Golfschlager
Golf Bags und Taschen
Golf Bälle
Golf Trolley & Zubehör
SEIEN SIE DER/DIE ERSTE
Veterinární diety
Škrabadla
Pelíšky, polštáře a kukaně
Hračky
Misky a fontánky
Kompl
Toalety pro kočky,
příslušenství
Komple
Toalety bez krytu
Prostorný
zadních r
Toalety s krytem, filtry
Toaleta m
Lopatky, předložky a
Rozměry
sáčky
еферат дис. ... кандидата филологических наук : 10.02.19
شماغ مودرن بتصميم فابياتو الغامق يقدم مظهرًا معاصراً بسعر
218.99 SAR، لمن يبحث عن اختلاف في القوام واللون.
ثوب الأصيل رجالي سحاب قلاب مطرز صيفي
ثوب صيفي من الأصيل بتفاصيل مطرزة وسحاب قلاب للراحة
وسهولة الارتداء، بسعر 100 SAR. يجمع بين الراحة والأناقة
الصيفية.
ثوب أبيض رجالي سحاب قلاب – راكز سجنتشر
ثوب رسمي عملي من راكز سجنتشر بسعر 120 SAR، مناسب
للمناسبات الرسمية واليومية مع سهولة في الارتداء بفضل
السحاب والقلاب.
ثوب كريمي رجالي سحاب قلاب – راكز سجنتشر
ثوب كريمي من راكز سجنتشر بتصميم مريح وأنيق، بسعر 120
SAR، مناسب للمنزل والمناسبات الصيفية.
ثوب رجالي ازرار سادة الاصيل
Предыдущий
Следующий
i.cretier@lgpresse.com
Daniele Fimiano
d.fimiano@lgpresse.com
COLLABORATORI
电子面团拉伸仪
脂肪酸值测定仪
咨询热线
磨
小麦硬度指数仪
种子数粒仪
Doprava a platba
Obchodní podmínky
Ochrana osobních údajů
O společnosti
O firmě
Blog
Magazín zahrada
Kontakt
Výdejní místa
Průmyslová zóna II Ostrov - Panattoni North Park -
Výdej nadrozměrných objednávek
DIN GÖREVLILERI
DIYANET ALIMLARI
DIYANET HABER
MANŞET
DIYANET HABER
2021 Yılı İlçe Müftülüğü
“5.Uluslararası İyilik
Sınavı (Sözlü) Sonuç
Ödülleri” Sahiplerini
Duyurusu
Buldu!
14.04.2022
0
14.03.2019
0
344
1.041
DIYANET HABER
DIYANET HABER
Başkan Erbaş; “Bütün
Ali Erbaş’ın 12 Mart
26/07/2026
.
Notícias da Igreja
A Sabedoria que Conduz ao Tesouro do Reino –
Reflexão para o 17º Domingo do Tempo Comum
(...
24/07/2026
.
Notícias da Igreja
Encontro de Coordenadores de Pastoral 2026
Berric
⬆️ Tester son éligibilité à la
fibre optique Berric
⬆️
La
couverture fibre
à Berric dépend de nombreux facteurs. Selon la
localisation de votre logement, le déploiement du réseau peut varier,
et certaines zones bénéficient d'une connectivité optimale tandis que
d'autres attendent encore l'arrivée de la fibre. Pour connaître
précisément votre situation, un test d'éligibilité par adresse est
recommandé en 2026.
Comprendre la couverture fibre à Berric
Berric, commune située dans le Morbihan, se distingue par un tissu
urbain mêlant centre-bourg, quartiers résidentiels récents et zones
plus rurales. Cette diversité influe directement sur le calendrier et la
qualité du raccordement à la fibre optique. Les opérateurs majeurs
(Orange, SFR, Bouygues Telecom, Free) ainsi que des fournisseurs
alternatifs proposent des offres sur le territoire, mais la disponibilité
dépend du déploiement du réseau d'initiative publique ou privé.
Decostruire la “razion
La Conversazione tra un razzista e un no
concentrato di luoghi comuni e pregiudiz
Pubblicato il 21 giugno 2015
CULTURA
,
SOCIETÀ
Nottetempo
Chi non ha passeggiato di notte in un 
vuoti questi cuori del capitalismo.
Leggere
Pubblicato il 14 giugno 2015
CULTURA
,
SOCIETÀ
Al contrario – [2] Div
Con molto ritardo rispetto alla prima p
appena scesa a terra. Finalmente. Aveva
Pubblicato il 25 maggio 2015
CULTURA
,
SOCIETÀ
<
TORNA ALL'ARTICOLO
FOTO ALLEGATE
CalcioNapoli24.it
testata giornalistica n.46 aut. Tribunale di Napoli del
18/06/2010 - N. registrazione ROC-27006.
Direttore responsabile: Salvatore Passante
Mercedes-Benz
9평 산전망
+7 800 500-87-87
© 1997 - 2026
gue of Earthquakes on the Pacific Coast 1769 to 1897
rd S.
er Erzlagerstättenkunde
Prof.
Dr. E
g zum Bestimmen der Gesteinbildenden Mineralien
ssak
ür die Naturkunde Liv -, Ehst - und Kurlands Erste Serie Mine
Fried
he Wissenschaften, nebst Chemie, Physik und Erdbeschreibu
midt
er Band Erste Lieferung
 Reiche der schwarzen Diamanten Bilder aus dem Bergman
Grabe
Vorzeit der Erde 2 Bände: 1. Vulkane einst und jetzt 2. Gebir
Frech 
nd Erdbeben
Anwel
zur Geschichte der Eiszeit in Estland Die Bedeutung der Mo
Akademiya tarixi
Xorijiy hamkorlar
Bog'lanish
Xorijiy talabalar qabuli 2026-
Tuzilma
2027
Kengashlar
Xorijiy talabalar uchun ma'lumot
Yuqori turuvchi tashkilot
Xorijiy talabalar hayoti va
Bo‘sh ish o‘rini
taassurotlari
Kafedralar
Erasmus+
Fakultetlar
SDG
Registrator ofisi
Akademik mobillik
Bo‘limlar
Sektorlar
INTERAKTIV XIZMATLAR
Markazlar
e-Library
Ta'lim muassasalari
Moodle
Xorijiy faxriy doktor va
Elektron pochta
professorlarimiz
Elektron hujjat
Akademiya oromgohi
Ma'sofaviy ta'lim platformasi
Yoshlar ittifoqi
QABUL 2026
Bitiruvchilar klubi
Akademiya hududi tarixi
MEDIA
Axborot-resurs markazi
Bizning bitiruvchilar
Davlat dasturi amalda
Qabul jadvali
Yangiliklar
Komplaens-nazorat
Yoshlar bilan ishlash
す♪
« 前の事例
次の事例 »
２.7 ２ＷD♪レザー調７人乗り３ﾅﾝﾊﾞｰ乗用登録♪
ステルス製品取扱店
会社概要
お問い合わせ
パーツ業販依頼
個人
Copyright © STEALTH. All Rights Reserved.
=====
### Exercise objective
Copy out every line of the records above, keeping each one unchanged and in its original order.

### Response below
Golfschlager
Golf Bags und Taschen
Golf Bälle
Golf Trolley & Zubehör
SEIEN SIE DER/DIE ERSTE
Veterinární diety
Škrabadla
Pelíšky, polštáře a kukaně
Hračky
Misky a fontánky
Kompl
Toalety pro kočky,
příslušenství
Komple
Toalety bez krytu
Prostorný
zadních r
Toalety s krytem, filtry
Toaleta m
Lopatky, předložky a
Rozměry
sáčky
еферат дис. ... кандидата филологических наук : 10.02.19
شماغ مودرن بتصميم فابياتو الغامق يقدم مظهرًا معاصراً بسعر
218.99 SAR، لمن يبحث عن اختلاف في القوام واللون.
ثوب الأصيل رجالي سحاب قلاب مطرز صيفي
ثوب صيفي من الأصيل بتفاصيل مطرزة وسحاب قلاب للراحة
وسهولة الارتداء، بسعر 100 SAR. يجمع بين الراحة والأناقة
الصيفية.
ثوب أبيض رجالي سحاب قلاب – راكز سجنتشر
ثوب رسمي عملي من راكز سجنتشر بسعر 120 SAR، مناسب
للمناسبات الرسمية واليومية مع سهولة في الارتداء بفضل
السحاب والقلاب.
ثوب كريمي رجالي سحاب قلاب – راكز سجنتشر
ثوب كريمي من راكز سجنتشر بتصميم مريح وأنيق، بسعر 120
SAR، مناسب للمنزل والمناسبات الصيفية.
ثوب رجالي ازرار سادة الاصيل
Предыдущий
Следующий
i.cretier@lgpresse.com
Daniele Fimiano
d.fimiano@lgpresse.com
COLLABORATORI
电子面团拉伸仪
脂肪酸值测定仪
咨询热线
磨
小麦硬度指数仪
种子数粒仪
Doprava a platba
Obchodní podmínky
Ochrana osobních údajů
O společnosti
O firmě
Blog
Magazín zahrada
Kontakt
Výdejní místa
Průmyslová zóna II Ostrov - Panattoni North Park -
Výdej nadrozměrných objednávek
DIN GÖREVLILERI
DIYANET ALIMLARI
DIYANET HABER
MANŞET
DIYANET HABER
2021 Yılı İlçe Müftülüğü
“5.Uluslararası İyilik
Sınavı (Sözlü) Sonuç
Ödülleri” Sahiplerini
Duyurusu
Buldu!
14.04.2022
0
14.03.2019
0
344
1.041
DIYANET HABER
DIYANET HABER
Başkan Erbaş; “Bütün
Ali Erbaş’ın 12 Mart
26/07/2026
.
Notícias da Igreja
A Sabedoria que Conduz ao Tesouro do Reino –
Reflexão para o 17º Domingo do Tempo Comum
(...
24/07/2026
.
Notícias da Igreja
Encontro de Coordenadores de Pastoral 2026
Berric
⬆️ Tester son éligibilité à la
fibre optique Berric
⬆️
La
couverture fibre
à Berric dépend de nombreux facteurs. Selon la
localisation de votre logement, le déploiement du réseau peut varier,
et certaines zones bénéficient d'une connectivité optimale tandis que
d'autres attendent encore l'arrivée de la fibre. Pour connaître
précisément votre situation, un test d'éligibilité par adresse est
recommandé en 2026.
Comprendre la couverture fibre à Berric
Berric, commune située dans le Morbihan, se distingue par un tissu
urbain mêlant centre-bourg, quartiers résidentiels récents et zones
plus rurales. Cette diversité influe directement sur le calendrier et la
qualité du raccordement à la fibre optique. Les opérateurs majeurs
(Orange, SFR, Bouygues Telecom, Free) ainsi que des fournisseurs
alternatifs proposent des offres sur le territoire, mais la disponibilité
dépend du déploiement du réseau d'initiative publique ou privé.
Decostruire la “razion
La Conversazione tra un razzista e un no
concentrato di luoghi comuni e pregiudiz
Pubblicato il 21 giugno 2015
CULTURA
,
SOCIETÀ
Nottetempo
Chi non ha passeggiato di notte in un 
vuoti questi cuori del capitalismo.
Leggere
Pubblicato il 14 giugno 2015
CULTURA
,
SOCIETÀ
Al contrario – [2] Div
Con molto ritardo rispetto alla prima p
appena scesa a terra. Finalmente. Aveva
Pubblicato il 25 maggio 2015
CULTURA
,
SOCIETÀ
<
TORNA ALL'ARTICOLO
FOTO ALLEGATE
CalcioNapoli24.it
testata giornalistica n.46 aut. Tribunale di Napoli del
18/06/2010 - N. registrazione ROC-27006.
Direttore responsabile: Salvatore Passante
Mercedes-Benz
9평 산전망
+7 800 500-87-87
© 1997 - 2026
gue of Earthquakes on the Pacific Coast 1769 to 1897
rd S.
er Erzlagerstättenkunde
Prof.
Dr. E
g zum Bestimmen der Gesteinbildenden Mineralien
ssak
ür die Naturkunde Liv -, Ehst - und Kurlands Erste Serie Mine
Fried
he Wissenschaften, nebst Chemie, Physik und Erdbeschreibu
midt
er Band Erste Lieferung
 Reiche der schwarzen Diamanten Bilder aus dem Bergman
Grabe
Vorzeit der Erde 2 Bände: 1. Vulkane einst und jetzt 2. Gebir
Frech 
nd Erdbeben
Anwel
zur Geschichte der Eiszeit in Estland Die Bedeutung der Mo
Akademiya tarixi
Xorijiy hamkorlar
Bog'lanish
Xorijiy talabalar qabuli 2026-
Tuzilma
2027
Kengashlar
Xorijiy talabalar uchun ma'lumot
Yuqori turuvchi tashkilot
Xorijiy talabalar hayoti va
Bo‘sh ish o‘rini
taassurotlari
Kafedralar
Erasmus+
Fakultetlar
SDG
Registrator ofisi
Akademik mobillik
Bo‘limlar
Sektorlar
INTERAKTIV XIZMATLAR
Markazlar
e-Library
Ta'lim muassasalari
Moodle
Xorijiy faxriy doktor va
Elektron pochta
professorlarimiz
Elektron hujjat
Akademiya oromgohi
Ma'sofaviy ta'lim platformasi
Yoshlar ittifoqi
QABUL 2026
Bitiruvchilar klubi
Akademiya hududi tarixi
MEDIA
Axborot-resurs markazi
Bizning bitiruvchilar
Davlat dasturi amalda
Qabul jadvali
Yangiliklar
Komplaens-nazorat
Yoshlar bilan ishlash
す♪
« 前の事例
次の事例 »
２.7 ２ＷD♪レザー調７人乗り３ﾅﾝﾊﾞｰ乗用登録♪
ステルス製品取扱店
会社概要
お問い合わせ
パーツ業販依頼
個人
Copyright © STEALTH. All Rights Reserved.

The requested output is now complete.